▸ WRITTEN EXERCISE
Copy out the text lines of every entry below word for word, leaving out the images.

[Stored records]
───

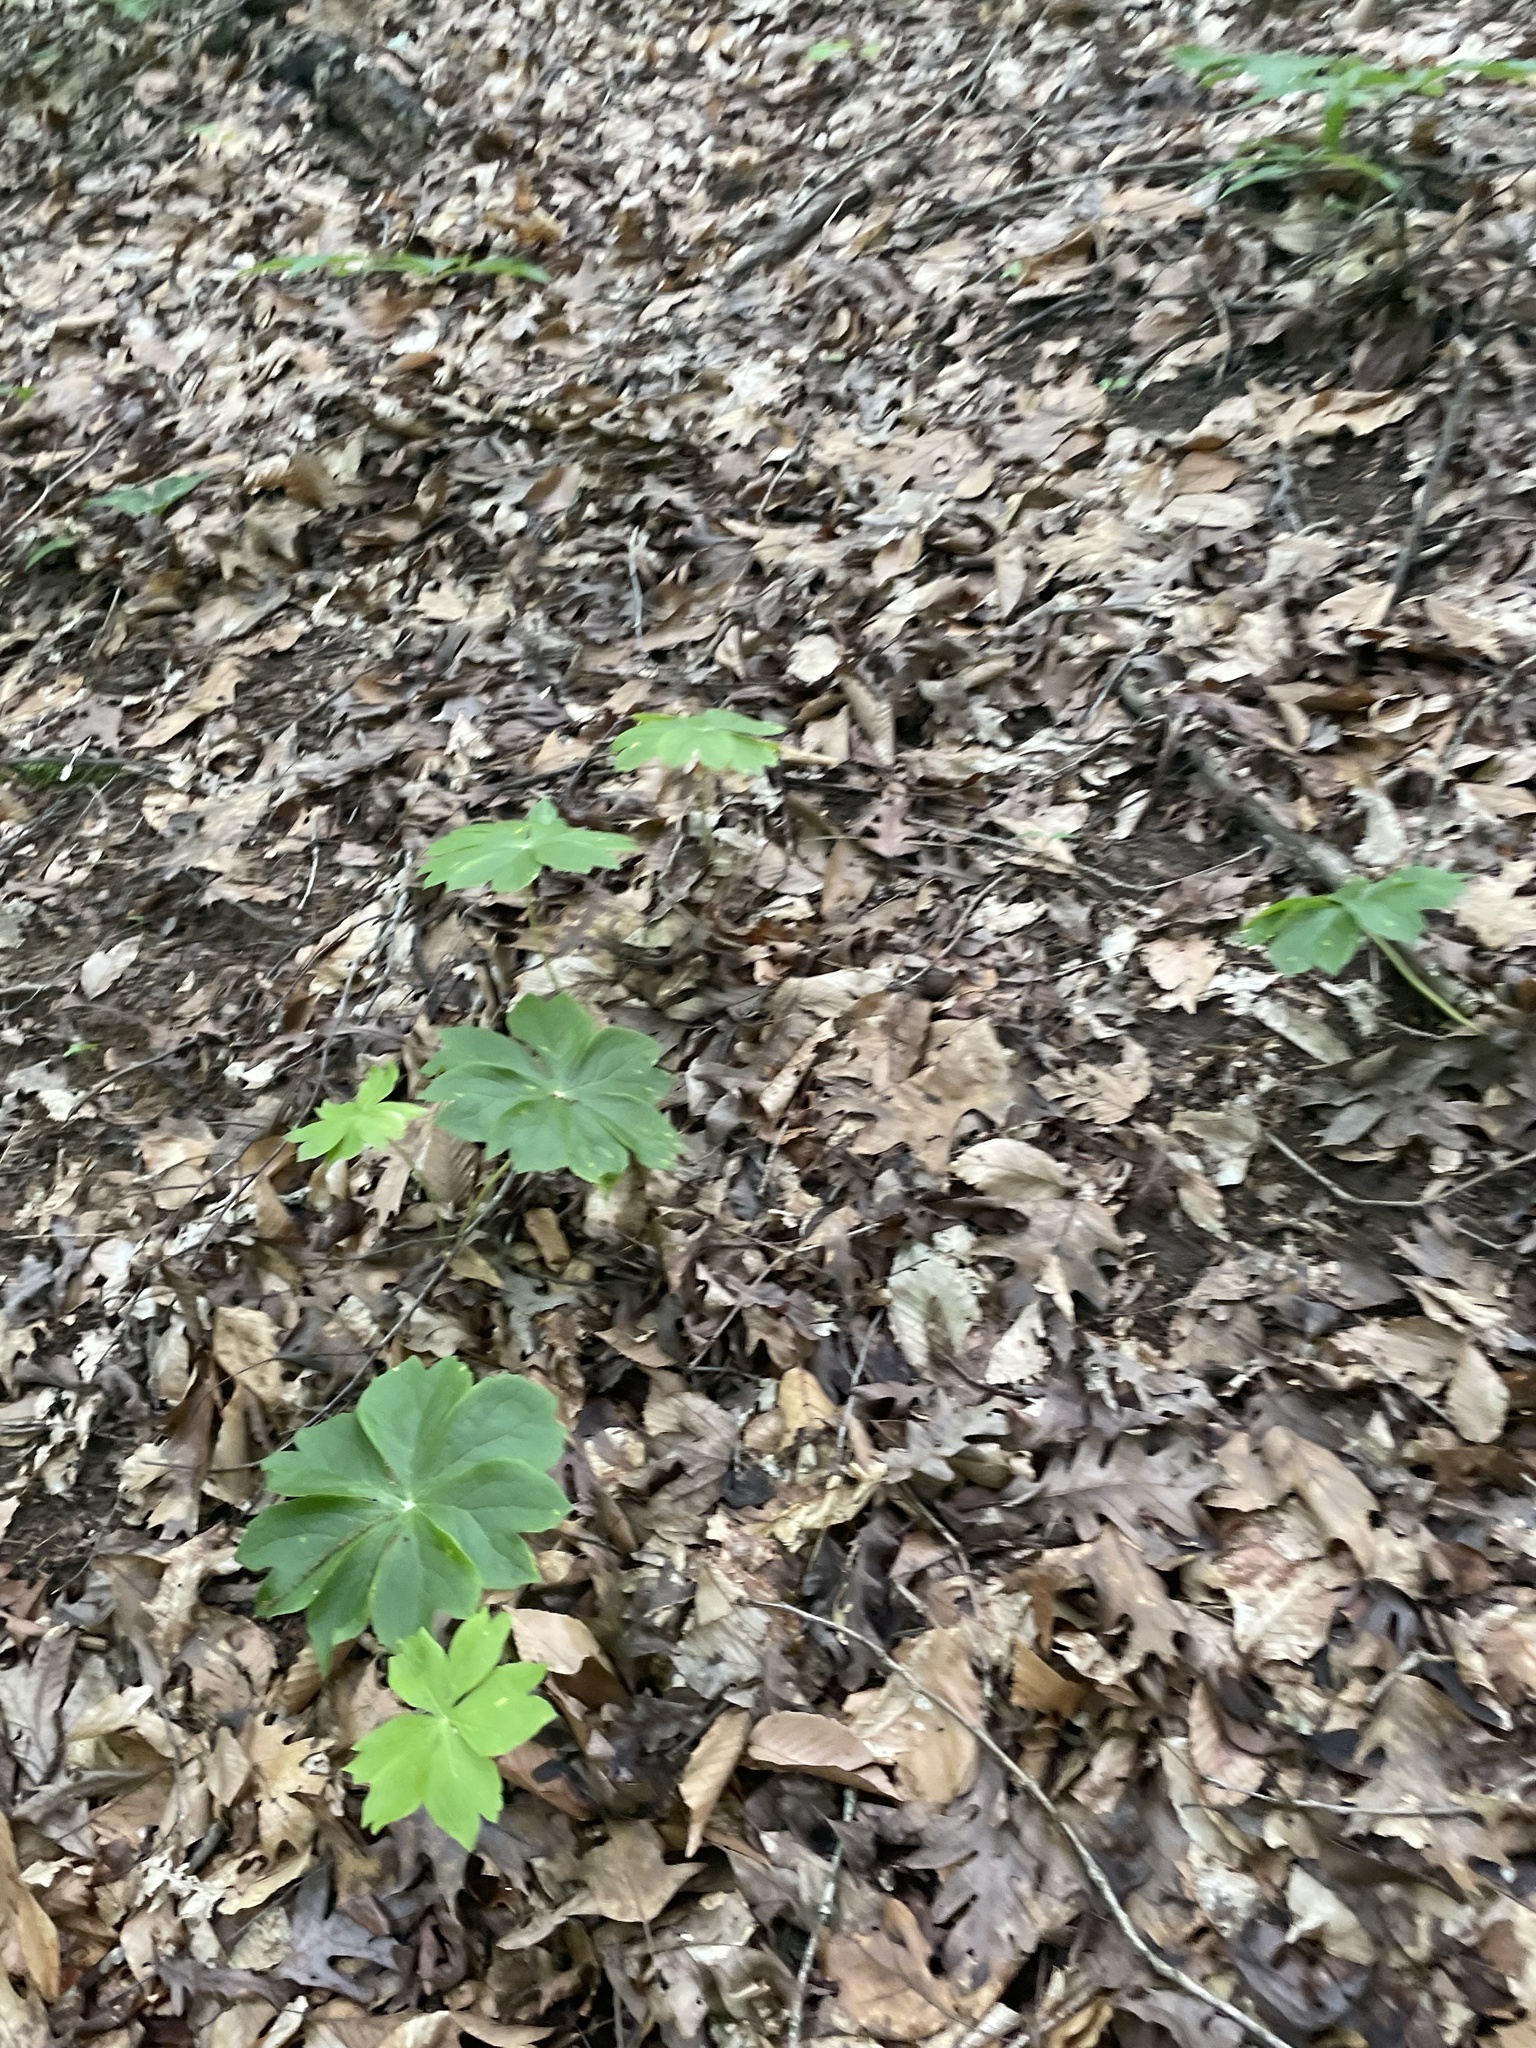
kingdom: Plantae
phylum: Tracheophyta
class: Magnoliopsida
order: Ranunculales
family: Berberidaceae
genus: Podophyllum
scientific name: Podophyllum peltatum
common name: Wild mandrake
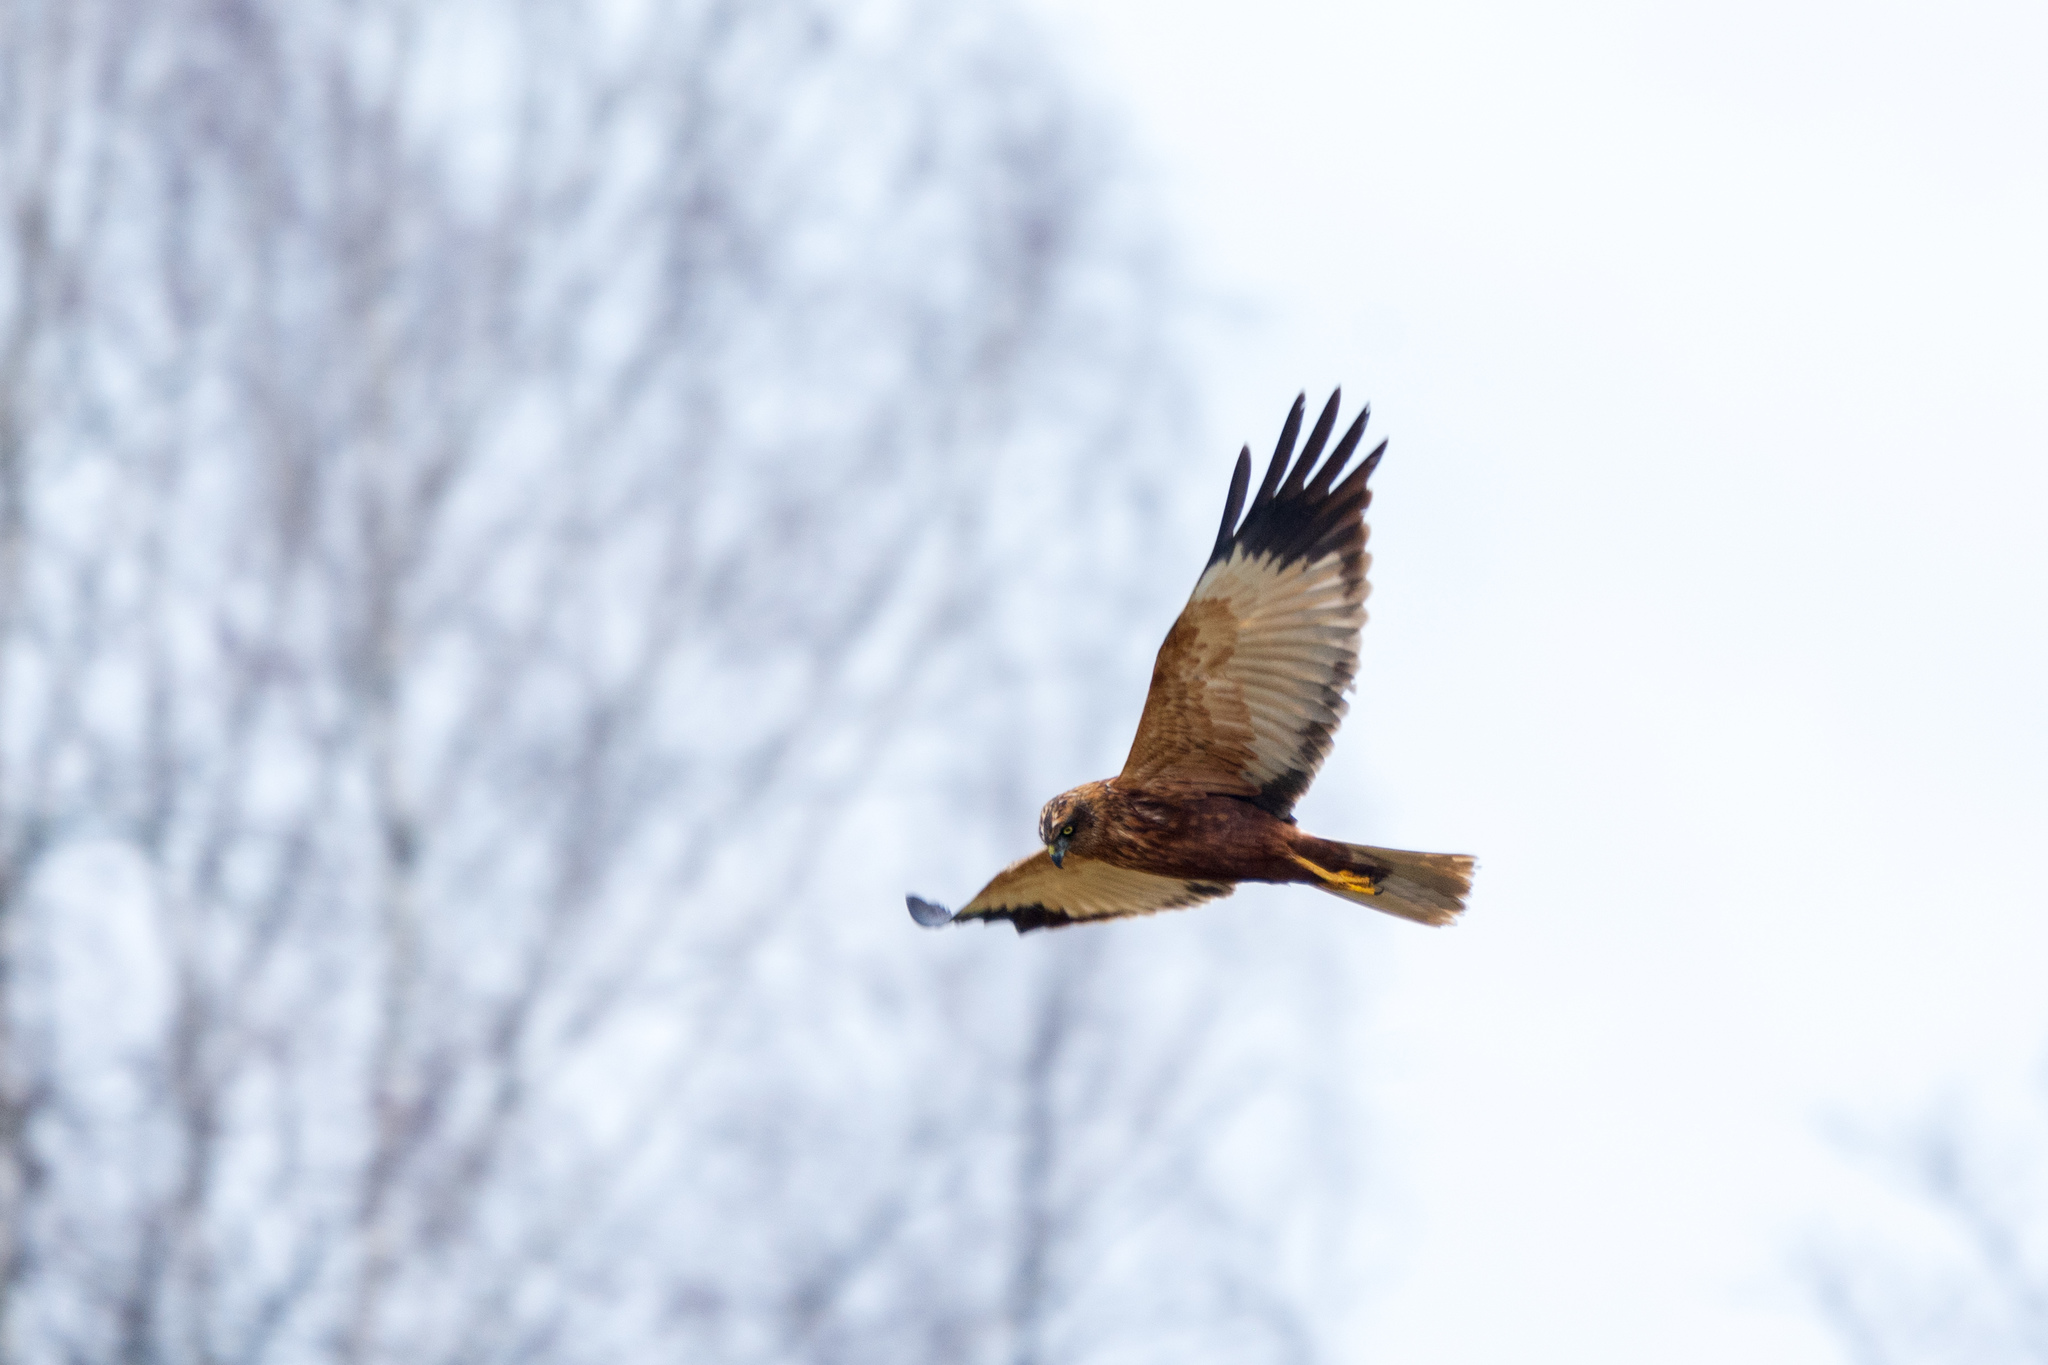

───

▸ SOLUTION FOR THIS PROBLEM
kingdom: Plantae
phylum: Tracheophyta
class: Magnoliopsida
order: Ranunculales
family: Berberidaceae
genus: Podophyllum
scientific name: Podophyllum peltatum
common name: Wild mandrake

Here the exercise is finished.